*** Opening of GIVEN DATA ***

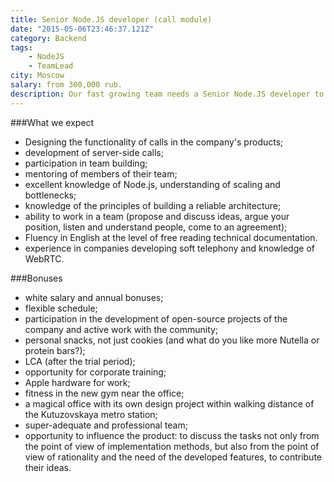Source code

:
 ```yaml
---
title: Senior Node.JS developer (call module)
date: "2015-05-06T23:46:37.121Z"
category: Backend
tags:
    - NodeJS
    - TeamLead
city: Moscow
salary: from 300,000 rub.
description: Our fast growing team needs a Senior Node.JS developer to direct calls to our messaging platform. We are looking for a person who will enter the VoIP-direction in our company and will be ready to work together on its development.
---
```


###What we expect
- Designing the functionality of calls in the company's products;
- development of server-side calls;
- participation in team building;
- mentoring of members of their team;
- excellent knowledge of Node.js, understanding of scaling and bottlenecks;
- knowledge of the principles of building a reliable architecture;
- ability to work in a team (propose and discuss ideas, argue your position, listen and understand people, come to an agreement);
- Fluency in English at the level of free reading technical documentation.
- experience in companies developing soft telephony and knowledge of WebRTC.

###Bonuses
- white salary and annual bonuses;
- flexible schedule;
- participation in the development of open-source projects of the company and active work with the community;
- personal snacks, not just cookies (and what do you like more Nutella or protein bars?);
- LCA (after the trial period);
- opportunity for corporate training;
- Apple hardware for work;
- fitness in the new gym near the office;
- a magical office with its own design project within walking distance of the Kutuzovskaya metro station;
- super-adequate and professional team;
- opportunity to influence the product: to discuss the tasks not only from the point of view of implementation methods, but also from the point of view of rationality and the need of the developed features, to contribute their ideas.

*** Close of GIVEN DATA ***

The result should be all the records, retyped exactly, with no pictures among them.

Source code

:
 ```yaml
---
title: Senior Node.JS developer (call module)
date: "2015-05-06T23:46:37.121Z"
category: Backend
tags:
    - NodeJS
    - TeamLead
city: Moscow
salary: from 300,000 rub.
description: Our fast growing team needs a Senior Node.JS developer to direct calls to our messaging platform. We are looking for a person who will enter the VoIP-direction in our company and will be ready to work together on its development.
---
```


###What we expect
- Designing the functionality of calls in the company's products;
- development of server-side calls;
- participation in team building;
- mentoring of members of their team;
- excellent knowledge of Node.js, understanding of scaling and bottlenecks;
- knowledge of the principles of building a reliable architecture;
- ability to work in a team (propose and discuss ideas, argue your position, listen and understand people, come to an agreement);
- Fluency in English at the level of free reading technical documentation.
- experience in companies developing soft telephony and knowledge of WebRTC.

###Bonuses
- white salary and annual bonuses;
- flexible schedule;
- participation in the development of open-source projects of the company and active work with the community;
- personal snacks, not just cookies (and what do you like more Nutella or protein bars?);
- LCA (after the trial period);
- opportunity for corporate training;
- Apple hardware for work;
- fitness in the new gym near the office;
- a magical office with its own design project within walking distance of the Kutuzovskaya metro station;
- super-adequate and professional team;
- opportunity to influence the product: to discuss the tasks not only from the point of view of implementation methods, but also from the point of view of rationality and the need of the developed features, to contribute their ideas.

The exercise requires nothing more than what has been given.